L’Ulster Defence Regiment se composait autrefois de soldats recrutés dans la population locale, presque tous protestants, comme les policiers. Dans ses rangs, on comptait aussi des loyalistes profitant de leur fonction pour s’en prendre aux catholiques qu’ils croisaient lors de patrouilles dans les villages ou au détour de chemins de campagne. Une unité de six hommes s’était trouvée prise dans une attaque à la grenade près de Magheralin. Deux périrent sur le coup, deux autres tombèrent sur le bord de la route, blessés mais encore vivants, et les deux derniers s’enfuirent à travers champs. Des gars du coin chargés de ramasser les survivants les rattrapèrent moins de dix minutes plus tard et les amenèrent dans un bar sordide, à la lisière de Lurgan. Caffola et Fegan arrivèrent sur les lieux une heure après.

Au sein du groupe, Vincie Caffola réussissait mieux que quiconque à obtenir une information. C’était un homme de stature imposante, mais lent. Et s’il excellait dans l’art d’infliger la douleur, il ne montrait guère de talent à la bagarre. Voilà pourquoi Fegan l’accompagnait en renfort.

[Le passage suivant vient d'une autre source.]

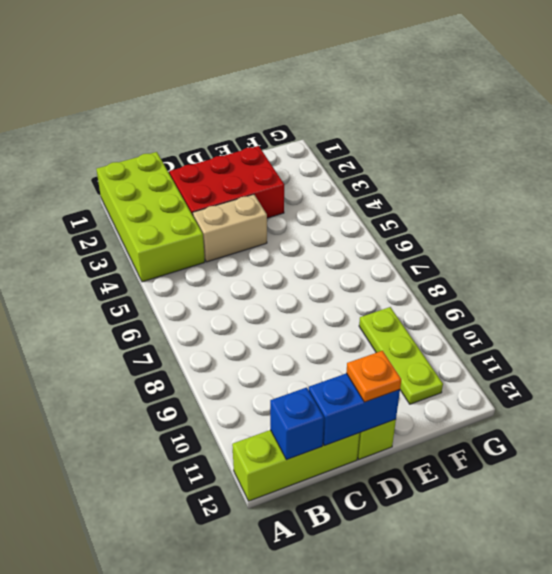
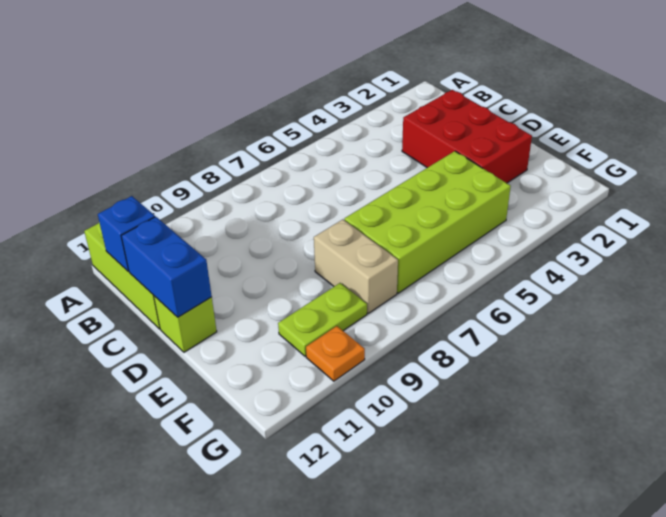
lime 2x4 brick [96,152,205,282] -> lime 2x4 brick moved to [344,151,511,293]
tan 1x2 brick [193,194,267,262] -> tan 1x2 brick moved to [314,219,398,313]
orange 1x1 plate [346,351,401,402] -> orange 1x1 plate moved to [306,326,365,381]
lime 1x3 plate [359,307,443,404] -> lime 1x2 plate [278,283,367,356]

Les deux soldats de l’UDR saignaient abondamment et pleuraient de douleur, terrorisés, la bouche mutilée, les gencives béantes après avoir craché leurs dents. Depuis une heure déjà, ils avaient révélé le peu qu’ils savaient, mais Caffola continuait. À genoux, il était en train d’arracher l’ongle d’un orteil avec des tenailles quand, soudain, le pied torturé se détendit et le déstabilisa. Il tomba à la renverse pendant que le prisonnier hurlait, debout, libéré de ses liens. Fegan lui tira une balle dans la tête. L’autre soldat, toujours ligoté à la chaise, poussa un cri en voyant son collègue s’écrouler. Fegan le fit taire d’une balle dans la tempe… Ensuite, il avait ordonné à Caffola de se relever et de nettoyer ce bordel.